Online drug retailer Zur Rose shares soar as it sells Swiss business

By Tristan Chabba

(Reuters) – Zur Rose unexpectedly agreed to sell its Swiss business to Migros subsidiary Medbase in order to focus on expanding in Germany, the Swiss online drug retailer said on Friday, sending its shares soaring on their best day ever.

The proceeds of the transactions are estimated at 360 million Swiss francs ($393.87 million), it added.

According to preliminary figures released in January, Germany represented a little more than half of Zur Rose’s revenue in 2022, while Switzerland contributed around a third, with year-on-year revenue rising by 9.5%.
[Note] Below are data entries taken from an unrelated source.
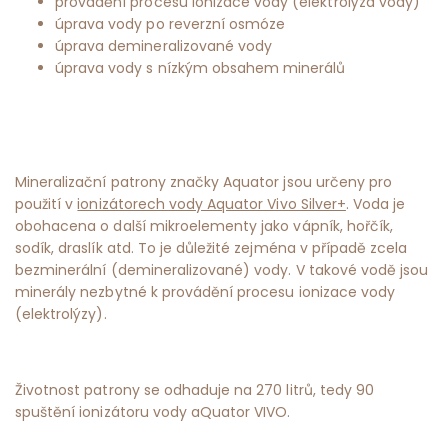
provádění procesu ionizace vody (elektrolýza vody)
úprava vody po reverzní osmóze
úprava demineralizované vody
úprava vody s nízkým obsahem minerálů
Mineralizační patrony značky Aquator jsou určeny pro
použití v
ionizátorech vody Aquator Vivo Silver+
. Voda je
obohacena o další mikroelementy jako vápník, hořčík,
sodík, draslík atd. To je důležité zejména v případě zcela
bezminerální (demineralizované) vody. V takové vodě jsou
minerály nezbytné k provádění procesu ionizace vody
(elektrolýzy).
Životnost patrony se odhaduje na 270 litrů, tedy 90
spuštění ionizátoru vody aQuator VIVO.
“The proceeds will leave the company largely net debt-free” Jefferies said of the sale.

Zur Rose’s stock was up 33% at 0852 GMT, after jumping as much as 92.31%. In 2022 the stock lost 70% of its value due to delays in the introduction of e-prescriptions in Germany.

Zur Rose said in a statement that the sale and subsequent concentration of its business activities will strengthen its position in the 50 billion euro pharmacy market in Germany and additional European countries. It said it saw “enormous potential with the rollout of electronic prescriptions in Germany”.

The transaction is to be completed in the second quarter of 2023, the firm said.